Ícono inolvidable del cine, única e inigualable, Monroe no fue solo una estrella: fue un fenómeno cultural, un símbolo de sensualidad, vulnerabilidad y glamour que marcó para siempre la historia de Hollywood. Su presencia trascendía la pantalla, y aún hoy, décadas después de su muerte, sigue siendo una figura fascinante.

Incluso en su despedida final, el estilo y la elegancia la acompañaron: fue enterrada con un vestido de Emilio Pucci que, más que una prenda, es un emblema silencioso de su legado eterno.


La predilección de Marilyn Monroe por Emilio Pucci no era un secreto. Ella misma había manifestado en varias ocasiones que Pucci era una de sus firmas favoritas, y no era difícil entender por qué. Sus diseños combinaban como pocos la comodidad con una sensualidad sofisticada, alejándose de la rigidez de la alta costura tradicional. La paleta de colores vibrantes que caracterizaba al diseñador florentino (verdes esmeralda, violetas intensos, fucsias, azules eléctricos) parecía capturar la esencia misma de Marilyn: una mezcla de luz, deseo y libertad. 

En Pucci, Monroe encontraba algo más que un vestido; encontraba una segunda piel, una forma de expresar su personalidad lúdica, audaz y profundamente femenina. Elegir uno de sus modelos para ser enterrada no fue un gesto trivial, sino una elección cargada de simbolismo: incluso en la eternidad, quería vestirse de vida.


Monroe fue sepultada con un vestido de seda verde firmado por Emilio Pucci, una pieza que ya había lucido durante su visita a México en 1962. Sin joyas, sin ornamentos ostentosos, sin artificios: solo el vestido y ella. La elección no fue casual.
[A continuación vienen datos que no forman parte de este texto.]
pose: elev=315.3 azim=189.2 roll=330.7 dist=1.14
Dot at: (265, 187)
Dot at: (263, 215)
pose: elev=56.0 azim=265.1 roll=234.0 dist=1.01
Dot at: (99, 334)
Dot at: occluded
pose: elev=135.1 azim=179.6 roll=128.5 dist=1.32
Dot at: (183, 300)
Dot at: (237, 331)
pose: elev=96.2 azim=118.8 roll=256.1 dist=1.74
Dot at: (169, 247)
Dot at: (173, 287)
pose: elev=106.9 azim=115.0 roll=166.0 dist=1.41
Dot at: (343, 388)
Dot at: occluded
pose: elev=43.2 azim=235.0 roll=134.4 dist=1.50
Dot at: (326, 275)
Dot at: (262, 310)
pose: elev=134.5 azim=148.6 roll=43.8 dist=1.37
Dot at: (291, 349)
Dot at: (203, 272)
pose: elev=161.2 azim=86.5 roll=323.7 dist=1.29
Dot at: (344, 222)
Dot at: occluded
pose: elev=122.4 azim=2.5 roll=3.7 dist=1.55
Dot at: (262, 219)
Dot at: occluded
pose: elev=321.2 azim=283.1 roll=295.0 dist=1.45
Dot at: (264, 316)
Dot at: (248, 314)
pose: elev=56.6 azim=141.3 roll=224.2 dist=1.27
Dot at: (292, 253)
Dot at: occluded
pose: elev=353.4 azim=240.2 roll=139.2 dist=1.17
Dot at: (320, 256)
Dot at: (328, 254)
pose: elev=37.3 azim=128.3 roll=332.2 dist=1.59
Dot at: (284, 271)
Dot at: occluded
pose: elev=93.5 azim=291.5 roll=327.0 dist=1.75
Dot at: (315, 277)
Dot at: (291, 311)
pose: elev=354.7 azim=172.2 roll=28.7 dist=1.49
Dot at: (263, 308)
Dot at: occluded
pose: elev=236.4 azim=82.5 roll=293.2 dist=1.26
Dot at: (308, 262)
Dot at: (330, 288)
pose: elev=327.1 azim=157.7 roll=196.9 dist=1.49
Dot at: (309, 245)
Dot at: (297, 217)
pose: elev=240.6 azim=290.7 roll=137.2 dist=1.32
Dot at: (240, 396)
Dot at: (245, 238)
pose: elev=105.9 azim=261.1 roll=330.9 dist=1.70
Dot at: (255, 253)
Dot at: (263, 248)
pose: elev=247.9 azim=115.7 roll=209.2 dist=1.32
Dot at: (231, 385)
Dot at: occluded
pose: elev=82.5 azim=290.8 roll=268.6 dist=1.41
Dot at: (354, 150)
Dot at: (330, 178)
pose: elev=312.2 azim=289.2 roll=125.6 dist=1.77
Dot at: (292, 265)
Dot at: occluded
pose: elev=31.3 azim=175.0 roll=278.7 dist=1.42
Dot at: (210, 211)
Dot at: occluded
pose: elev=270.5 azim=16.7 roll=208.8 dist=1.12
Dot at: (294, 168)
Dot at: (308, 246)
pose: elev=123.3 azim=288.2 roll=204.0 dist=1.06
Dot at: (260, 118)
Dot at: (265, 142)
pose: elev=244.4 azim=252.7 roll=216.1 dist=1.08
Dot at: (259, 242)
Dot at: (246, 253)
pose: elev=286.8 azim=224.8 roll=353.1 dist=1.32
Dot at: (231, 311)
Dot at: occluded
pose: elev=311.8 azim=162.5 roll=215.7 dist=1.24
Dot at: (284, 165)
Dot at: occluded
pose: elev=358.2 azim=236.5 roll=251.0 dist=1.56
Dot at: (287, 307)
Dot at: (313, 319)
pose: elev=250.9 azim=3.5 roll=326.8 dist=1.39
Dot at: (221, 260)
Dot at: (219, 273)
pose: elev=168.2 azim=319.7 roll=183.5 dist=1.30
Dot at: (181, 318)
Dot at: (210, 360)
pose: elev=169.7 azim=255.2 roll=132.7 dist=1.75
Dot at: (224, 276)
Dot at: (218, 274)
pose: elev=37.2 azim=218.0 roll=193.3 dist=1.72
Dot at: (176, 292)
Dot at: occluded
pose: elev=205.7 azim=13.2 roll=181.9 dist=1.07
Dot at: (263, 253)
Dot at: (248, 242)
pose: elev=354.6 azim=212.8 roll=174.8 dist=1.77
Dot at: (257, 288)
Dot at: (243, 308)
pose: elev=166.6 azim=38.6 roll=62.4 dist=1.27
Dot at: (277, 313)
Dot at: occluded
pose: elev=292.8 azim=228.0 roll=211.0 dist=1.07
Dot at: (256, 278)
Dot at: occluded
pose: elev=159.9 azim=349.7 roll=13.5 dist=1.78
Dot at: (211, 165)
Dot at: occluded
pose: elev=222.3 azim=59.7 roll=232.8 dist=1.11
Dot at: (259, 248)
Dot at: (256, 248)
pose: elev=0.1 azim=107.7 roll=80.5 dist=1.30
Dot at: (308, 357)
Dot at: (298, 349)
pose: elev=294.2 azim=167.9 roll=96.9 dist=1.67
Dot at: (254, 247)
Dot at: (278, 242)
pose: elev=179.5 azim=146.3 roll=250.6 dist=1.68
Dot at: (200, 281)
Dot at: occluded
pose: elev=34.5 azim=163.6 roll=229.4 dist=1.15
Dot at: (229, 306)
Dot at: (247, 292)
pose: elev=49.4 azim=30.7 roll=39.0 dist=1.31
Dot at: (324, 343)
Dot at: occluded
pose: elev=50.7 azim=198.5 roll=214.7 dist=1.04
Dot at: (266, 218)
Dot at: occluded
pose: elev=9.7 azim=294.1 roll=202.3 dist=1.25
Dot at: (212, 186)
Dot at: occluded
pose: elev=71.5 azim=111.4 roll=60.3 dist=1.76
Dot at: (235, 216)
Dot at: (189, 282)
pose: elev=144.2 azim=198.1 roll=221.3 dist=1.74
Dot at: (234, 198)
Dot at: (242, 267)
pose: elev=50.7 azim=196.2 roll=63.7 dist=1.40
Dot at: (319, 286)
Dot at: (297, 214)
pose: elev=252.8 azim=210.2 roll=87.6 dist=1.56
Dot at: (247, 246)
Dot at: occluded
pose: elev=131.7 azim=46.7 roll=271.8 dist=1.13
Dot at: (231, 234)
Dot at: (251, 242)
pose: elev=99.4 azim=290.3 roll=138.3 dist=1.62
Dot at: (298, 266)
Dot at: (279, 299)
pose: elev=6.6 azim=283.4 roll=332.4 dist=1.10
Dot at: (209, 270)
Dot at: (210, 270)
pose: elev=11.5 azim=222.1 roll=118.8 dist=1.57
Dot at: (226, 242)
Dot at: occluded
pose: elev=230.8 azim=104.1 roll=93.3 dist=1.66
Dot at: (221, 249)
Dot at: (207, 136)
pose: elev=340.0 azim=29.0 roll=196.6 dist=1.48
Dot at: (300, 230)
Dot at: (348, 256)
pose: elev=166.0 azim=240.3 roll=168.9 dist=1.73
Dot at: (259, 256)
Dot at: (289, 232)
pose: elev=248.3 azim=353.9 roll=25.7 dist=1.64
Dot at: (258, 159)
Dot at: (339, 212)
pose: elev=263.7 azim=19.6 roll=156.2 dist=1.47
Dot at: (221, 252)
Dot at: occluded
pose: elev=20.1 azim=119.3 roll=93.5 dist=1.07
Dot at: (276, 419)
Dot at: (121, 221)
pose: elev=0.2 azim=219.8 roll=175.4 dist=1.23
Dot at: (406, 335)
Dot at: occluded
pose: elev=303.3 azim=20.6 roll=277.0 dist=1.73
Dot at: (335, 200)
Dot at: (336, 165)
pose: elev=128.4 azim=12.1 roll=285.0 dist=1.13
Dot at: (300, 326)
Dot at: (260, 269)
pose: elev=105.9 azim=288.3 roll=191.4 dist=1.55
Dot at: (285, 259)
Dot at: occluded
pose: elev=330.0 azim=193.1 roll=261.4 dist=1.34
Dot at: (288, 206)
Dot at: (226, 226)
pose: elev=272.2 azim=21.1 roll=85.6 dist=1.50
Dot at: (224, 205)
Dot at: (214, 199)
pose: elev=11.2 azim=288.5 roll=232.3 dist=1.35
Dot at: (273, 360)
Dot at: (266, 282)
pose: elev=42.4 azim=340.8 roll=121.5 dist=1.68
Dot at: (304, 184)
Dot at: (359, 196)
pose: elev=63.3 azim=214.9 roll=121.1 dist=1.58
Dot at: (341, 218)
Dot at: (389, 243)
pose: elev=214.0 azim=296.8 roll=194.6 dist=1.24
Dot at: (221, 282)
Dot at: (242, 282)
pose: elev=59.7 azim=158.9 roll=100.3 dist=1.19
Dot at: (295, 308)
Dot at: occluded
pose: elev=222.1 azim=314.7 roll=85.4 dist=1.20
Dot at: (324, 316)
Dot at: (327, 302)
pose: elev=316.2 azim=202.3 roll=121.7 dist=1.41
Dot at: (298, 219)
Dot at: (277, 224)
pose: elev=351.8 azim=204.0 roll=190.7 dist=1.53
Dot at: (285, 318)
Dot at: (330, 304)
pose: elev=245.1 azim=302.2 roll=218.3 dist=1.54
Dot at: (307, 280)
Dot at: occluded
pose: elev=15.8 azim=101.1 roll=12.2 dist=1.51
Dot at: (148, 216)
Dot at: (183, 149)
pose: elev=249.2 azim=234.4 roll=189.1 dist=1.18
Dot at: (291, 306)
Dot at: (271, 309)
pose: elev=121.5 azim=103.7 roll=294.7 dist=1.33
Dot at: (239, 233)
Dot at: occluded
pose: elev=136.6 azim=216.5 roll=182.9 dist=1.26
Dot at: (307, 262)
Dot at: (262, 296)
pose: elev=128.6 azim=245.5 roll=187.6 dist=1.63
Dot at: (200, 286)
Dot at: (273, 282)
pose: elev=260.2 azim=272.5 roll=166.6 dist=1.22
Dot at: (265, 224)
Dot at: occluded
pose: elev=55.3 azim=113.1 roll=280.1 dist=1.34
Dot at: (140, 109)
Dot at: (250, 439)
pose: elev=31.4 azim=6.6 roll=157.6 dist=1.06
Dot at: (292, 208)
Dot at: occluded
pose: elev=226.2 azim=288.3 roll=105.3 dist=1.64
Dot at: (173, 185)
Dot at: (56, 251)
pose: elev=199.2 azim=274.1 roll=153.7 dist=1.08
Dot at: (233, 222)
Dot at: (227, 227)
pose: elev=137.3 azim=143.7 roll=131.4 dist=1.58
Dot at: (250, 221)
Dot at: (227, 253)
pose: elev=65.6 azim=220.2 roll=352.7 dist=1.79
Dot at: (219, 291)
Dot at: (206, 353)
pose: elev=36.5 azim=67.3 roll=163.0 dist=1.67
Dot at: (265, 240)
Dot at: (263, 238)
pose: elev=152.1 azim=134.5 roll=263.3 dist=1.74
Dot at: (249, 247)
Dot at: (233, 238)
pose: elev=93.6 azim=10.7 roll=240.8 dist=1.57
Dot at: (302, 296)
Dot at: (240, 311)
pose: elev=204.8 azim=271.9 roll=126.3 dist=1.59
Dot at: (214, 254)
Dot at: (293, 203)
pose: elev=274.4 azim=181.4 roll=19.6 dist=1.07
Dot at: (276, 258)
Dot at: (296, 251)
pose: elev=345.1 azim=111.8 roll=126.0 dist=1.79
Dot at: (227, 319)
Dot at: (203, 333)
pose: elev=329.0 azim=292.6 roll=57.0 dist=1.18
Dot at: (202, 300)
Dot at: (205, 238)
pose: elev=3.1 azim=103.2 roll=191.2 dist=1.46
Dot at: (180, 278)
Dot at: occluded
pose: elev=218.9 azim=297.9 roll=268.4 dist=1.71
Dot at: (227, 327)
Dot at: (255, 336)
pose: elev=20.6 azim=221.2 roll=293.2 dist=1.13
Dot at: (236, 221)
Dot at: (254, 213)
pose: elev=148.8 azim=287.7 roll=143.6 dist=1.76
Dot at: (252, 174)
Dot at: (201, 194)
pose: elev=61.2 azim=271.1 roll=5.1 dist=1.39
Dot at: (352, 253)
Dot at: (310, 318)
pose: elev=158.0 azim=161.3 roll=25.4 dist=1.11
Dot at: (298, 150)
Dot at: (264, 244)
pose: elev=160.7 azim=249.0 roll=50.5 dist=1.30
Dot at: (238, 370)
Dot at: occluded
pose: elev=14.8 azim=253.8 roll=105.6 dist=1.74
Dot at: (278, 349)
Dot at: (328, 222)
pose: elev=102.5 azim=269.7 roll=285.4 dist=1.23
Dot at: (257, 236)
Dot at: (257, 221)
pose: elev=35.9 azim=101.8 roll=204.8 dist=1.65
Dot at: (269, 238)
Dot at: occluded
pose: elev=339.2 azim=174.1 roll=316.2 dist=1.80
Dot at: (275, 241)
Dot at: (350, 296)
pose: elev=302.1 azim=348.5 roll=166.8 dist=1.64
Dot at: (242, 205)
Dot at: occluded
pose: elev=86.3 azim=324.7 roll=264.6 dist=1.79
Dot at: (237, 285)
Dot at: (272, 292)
Era una prenda sencilla pero profundamente significativa, que reflejaba su esencia más auténtica, aquella que rara vez se veía detrás del mito.

Una elegancia íntima, silenciosa, real. Así fue como se despidió del mundo: con la misma belleza que la consagró, pero despojada del espectáculo, una vez que las cámaras se apagaron para siempre.